In ‘Twice Born,’ author Aatish Taseer explores the impact of caste in today’s India

The World
A large group of people sit on a wooden boat with a man rowing at the head of the boat toward a golden colored city at night.

Author Aatish Taseer was born in the UK, the son of prominent Indian journalist Tavleen Singh and Pakistani politician, Salmaan Taseer. For his new book, “The Twice Born: Life and Death on the Ganges,” Taseer traveled to Benares, the spiritual home of Hinduism for an up-close look at what the caste system means in India today.

Caste — the social and religious hierarchy of Hinduism — can have profound impacts on the trajectory of a person’s life and governs any number of social interactions. It remains resilient in modern India, and Taseer considers its link to the rise of the Hindu nationalism. He talked with The World’s Marco Werman about his encounters with upper-caste Brahmin scholars, and described several of the most revealing moments from his trip to Hinduism’s holiest city. 

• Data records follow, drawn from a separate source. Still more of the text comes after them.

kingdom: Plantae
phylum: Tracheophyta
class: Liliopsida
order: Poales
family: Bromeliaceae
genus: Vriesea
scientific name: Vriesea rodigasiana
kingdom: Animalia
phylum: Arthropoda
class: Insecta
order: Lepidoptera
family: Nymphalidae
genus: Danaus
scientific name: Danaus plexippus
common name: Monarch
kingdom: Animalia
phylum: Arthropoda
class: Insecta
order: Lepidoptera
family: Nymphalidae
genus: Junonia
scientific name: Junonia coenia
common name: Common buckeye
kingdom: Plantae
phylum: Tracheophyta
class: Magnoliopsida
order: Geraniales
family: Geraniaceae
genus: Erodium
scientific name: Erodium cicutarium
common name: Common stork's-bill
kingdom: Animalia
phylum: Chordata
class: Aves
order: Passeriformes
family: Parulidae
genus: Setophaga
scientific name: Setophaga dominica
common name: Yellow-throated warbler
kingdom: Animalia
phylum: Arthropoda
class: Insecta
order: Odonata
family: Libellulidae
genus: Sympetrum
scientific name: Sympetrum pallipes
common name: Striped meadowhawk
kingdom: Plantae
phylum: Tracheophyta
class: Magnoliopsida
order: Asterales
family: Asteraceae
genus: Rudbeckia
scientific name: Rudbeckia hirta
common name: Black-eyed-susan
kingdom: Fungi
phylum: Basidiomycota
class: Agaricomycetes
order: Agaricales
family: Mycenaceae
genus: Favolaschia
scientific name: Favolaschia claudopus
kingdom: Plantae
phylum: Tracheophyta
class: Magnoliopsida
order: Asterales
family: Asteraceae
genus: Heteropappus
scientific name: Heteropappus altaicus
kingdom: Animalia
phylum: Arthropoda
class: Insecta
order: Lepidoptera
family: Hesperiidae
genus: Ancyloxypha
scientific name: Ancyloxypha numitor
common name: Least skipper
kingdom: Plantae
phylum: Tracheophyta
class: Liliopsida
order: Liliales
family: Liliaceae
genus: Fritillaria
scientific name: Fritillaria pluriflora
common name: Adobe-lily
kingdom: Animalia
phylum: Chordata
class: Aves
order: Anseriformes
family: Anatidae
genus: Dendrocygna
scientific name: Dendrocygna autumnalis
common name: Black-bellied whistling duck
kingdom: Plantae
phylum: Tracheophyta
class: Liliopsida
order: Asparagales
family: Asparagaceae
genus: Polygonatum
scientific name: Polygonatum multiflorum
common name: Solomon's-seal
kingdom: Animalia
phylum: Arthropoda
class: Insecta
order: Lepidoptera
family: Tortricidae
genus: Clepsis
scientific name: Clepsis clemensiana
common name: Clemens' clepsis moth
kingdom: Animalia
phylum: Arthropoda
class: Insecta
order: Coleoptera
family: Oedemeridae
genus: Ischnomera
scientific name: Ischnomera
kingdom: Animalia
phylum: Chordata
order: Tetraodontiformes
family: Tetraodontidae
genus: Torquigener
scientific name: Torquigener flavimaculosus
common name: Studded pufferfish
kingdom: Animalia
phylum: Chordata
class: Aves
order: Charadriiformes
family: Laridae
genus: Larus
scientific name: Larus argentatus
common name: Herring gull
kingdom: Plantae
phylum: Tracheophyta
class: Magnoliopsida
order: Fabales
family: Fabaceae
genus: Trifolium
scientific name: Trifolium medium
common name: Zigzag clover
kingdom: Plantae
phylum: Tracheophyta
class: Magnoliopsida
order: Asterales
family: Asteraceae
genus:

Related: Even with a Harvard pedigree, caste follows ‘like a shadow’

Marco Werman: Aatish Taseer, you traveled to the Indian city of Benares. That’s the spiritual capital of Hinduism and home of twice born Brahmins, a priestly caste devoted to sacred learning. Tell me about what happened one evening when your lower-caste driver shared a meal with you and your Brahmin hosts.

Aatish Taseer: A kind of tension starts to settle over this meal. We’re in a Brahmin village and I am not of a Brahmin background. I have a Muslim father, but I, in a funny way, am exempt from the rules of caste. It doesn’t apply to me, but obviously my driver, who is of this lower-caste background is not exempt from the rules of caste. He comes and sits down and he’s chatting and he’s sort of enjoying the meal and this tremendous tension, terrific tension, kind of descends over the meal. And I can’t figure out what’s going on, but a kind of silence takes over and finally this young Brahmin boy leans in and says to me, “You know, we’ve made this amazing exception to allow your friend to eat with us. But,” he said, “Now, there’s something we absolutely cannot do. We cannot wash his plate.” It’s such a small thing to ask someone to wash their own plate, but it doesn’t apply to any of [the rest] us. What they’re really saying is that this [driver] is spiritually unclean and that his saliva is a form of contamination. Only he is to be singled out to do this thing and we stay exactly where we are, and this one man is to step out and to wash his own plate because it would pollute the entire village if one of the Brahmins was to do it.

Related: The US isn’t safe from the trauma of caste bias

There is a phrase you bring up in your book called “caste pollution,” which I wasn’t even aware of.

Right, well pollution is actually at the center of the enterprise. I mean pollution is everything because the idea of caste is based on the idea of spiritual purity, the purity of the soul of the ages. Pollution is very real and suddenly this idea of someone’s spiritual cleanliness becomes very tangible and very real. [In this dinner] I am paralyzed because I don’t have the strength to say, “You know, these rules are horrible and I’ll wash his plate.” It was suddenly one of those moments where a sort of horror creeps in that you’ve been going along with this thing for a while, and suddenly its implication becomes kind of glaring and unavoidable and it chilled me.

A portrait of author Aatish Taseer wearing a white shirt
Author Aatish TaseerCourtesy of Platform

You conclude that democracy and modernity should be the natural enemy of caste, but it’s really not that simple as that?

No, it’s not. It’s one of those things that — like race in America or like class in Britain — is one of those deepest layers of identity, which finds ways to renew itself in age after age. It’s not like how it was 100 years ago, certainly not how it was 300 and 400 years ago. But it’s persistence, it’s tenacity, is really the unfolding story, and it finds ways to inhabit new situations, to live again, so to speak.

Related: Love conquers caste for this couple, but Indian marriage traditions continue in US

And with a national election very likely later this spring with Prime Minister Narendra Modi going for another term in office, how does caste fit in with the Hindu nationalist movement in India?

Well, that’s very interesting. A lot of these instances when we’re talking about a kind of anti-Muslim hatred, many of those people who happen to be Muslim happen also to be low caste. So there, a kind of double prejudice kicks in. One of the things that’s happened in India is that Modi, in exciting an anti-Muslim feeling, has also unleashed an anger against the lower castes and there’s been a lot of caste violence. Now, while Modi could lose the Muslims and still win, he can’t lose the Muslims and the lower castes and still win, especially not in a major state like Uttar Pradesh, for instance. So similarly [to] the way in America that the kind of rhetoric that [President Donald] Trump unleashed then turned into a kind of anti-Jewish rhetoric that perhaps he had not envisioned would happen, something similar has happened in India. Caste lines in these last five years are bristling in a way that can be quite harmful for them or the government.